A custom repository for non-default packages

Installing packages manually is always a bit of a bad habit in an automated environment. Updating and uninstalling is a pain, as is keeping an overview of what is installed where. For this reason, installing from packages should be preferred when possible. The problem is that building packages is a nightmare (at least RPMs and DEBs). This is what fpm aims to solve, by providing a way to create packages as easily as possible. This, together with a custom repo to distribute the packages, makes management of custom software much easier. It works like this:

First, a new repository is needed, called custom, that contains -- well -- custom packages. On our mirror server:

[~]$ sudo mkdir -p /srv/www/packages/custom/centos/7/x86_64/

Now we need something to put there. As an example, let's package the syncrepo script mentioned above.
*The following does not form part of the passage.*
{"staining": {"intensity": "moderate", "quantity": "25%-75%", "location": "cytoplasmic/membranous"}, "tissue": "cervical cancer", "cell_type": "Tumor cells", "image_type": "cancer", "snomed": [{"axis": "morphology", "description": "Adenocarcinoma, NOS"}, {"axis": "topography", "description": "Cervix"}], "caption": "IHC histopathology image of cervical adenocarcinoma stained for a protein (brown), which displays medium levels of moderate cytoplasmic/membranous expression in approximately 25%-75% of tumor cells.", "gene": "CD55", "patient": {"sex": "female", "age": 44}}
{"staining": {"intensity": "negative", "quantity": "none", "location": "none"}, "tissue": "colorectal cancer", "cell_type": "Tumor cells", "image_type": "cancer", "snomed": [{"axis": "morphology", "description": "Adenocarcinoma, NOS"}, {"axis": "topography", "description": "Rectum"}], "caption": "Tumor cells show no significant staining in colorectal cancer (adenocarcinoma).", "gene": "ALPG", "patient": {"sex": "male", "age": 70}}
We need a user for building packages (building as root is evil™), and install fpm:

[~]$ sudo useradd -d /var/build -m build
[~]$ sudo yum install -y ruby-devel gcc rpmbuild createrepo
[~]$ sudo -su build

build[~]$ cd ~
build[~]$ gem install fpm

Now, set up the directory structure for building the package and get the code:

build[~]$ mkdir syncrepo
build[~]$ mkdir syncrepo/package
build[~]$ mkdir syncrepo/upstream
build[~]$ cd syncrepo/upstream
build[~]$ git clone https://github.com/hakoerber/syncrepo

A Makefile is used to call fpm:

VERSION=1.0
DESCRIPTION="Script to create and maintain a local yum package repository"
URL=https://github.com/hakoerber/syncrepo

.PHONY: package
package:
    (cd upstream && git pull origin master)
    fpm \
    -t rpm \
    -s dir \
    --package ./package/ \
    --name $(NAME) \
    --version $(VERSION) \
    --description $(DESCRIPTION) \
    --url $(URL) \
    --force \
    --depends rsync \
    --depends "python34" \
    --exclude "*/.git" \
    --config-files /etc/ \
    ./upstream/syncrepo=/usr/bin/ \
    ./upstream/repos.example=/etc/syncrepo.conf

A simple

build[~/syncrepo]$ make

will now build the package and put it into the package directory. Nearly done! The only thing left is to make the package available over HTTP. First, it has to be copied into our custom repository:

[~]$ sudo cp /var/build/syncrepo/package/syncrepo-1.0-1.x86_64.rpm /srv/srv/www/packages/custom/centos/7/x86_64/

The last thing that has to be done on the server is building the repository metadata wtth createrepo (that was installed above):

[~]$ sudo createrepo -v --no-database /srv/srv/www/packages/custom/centos/7/x86_64/

To make the other servers use the repo, they have to know about it. Let's make salt do this. First, we again have to "advertise" the repo in reclass:

parameters:
  applications:
    localrepo:
      domain: "lab"
      repos:
        ...
        custom:
          url: "custom/centos/$releasever/$basearch"

After the next salt run, all servers will be able to access the custom repo, and we can install syncrepo the "clean" way with

[~]$ sudo yum install -y syncrepo

Conclusion

That's all! Now, every server in the lab gets all its packages from a central, always up-to-date mirror, which speeds up downloading and is much nicer to the upstream mirrors. Also, custom RPMs can be made available to all servers to easily distribute custom or self-maintained software.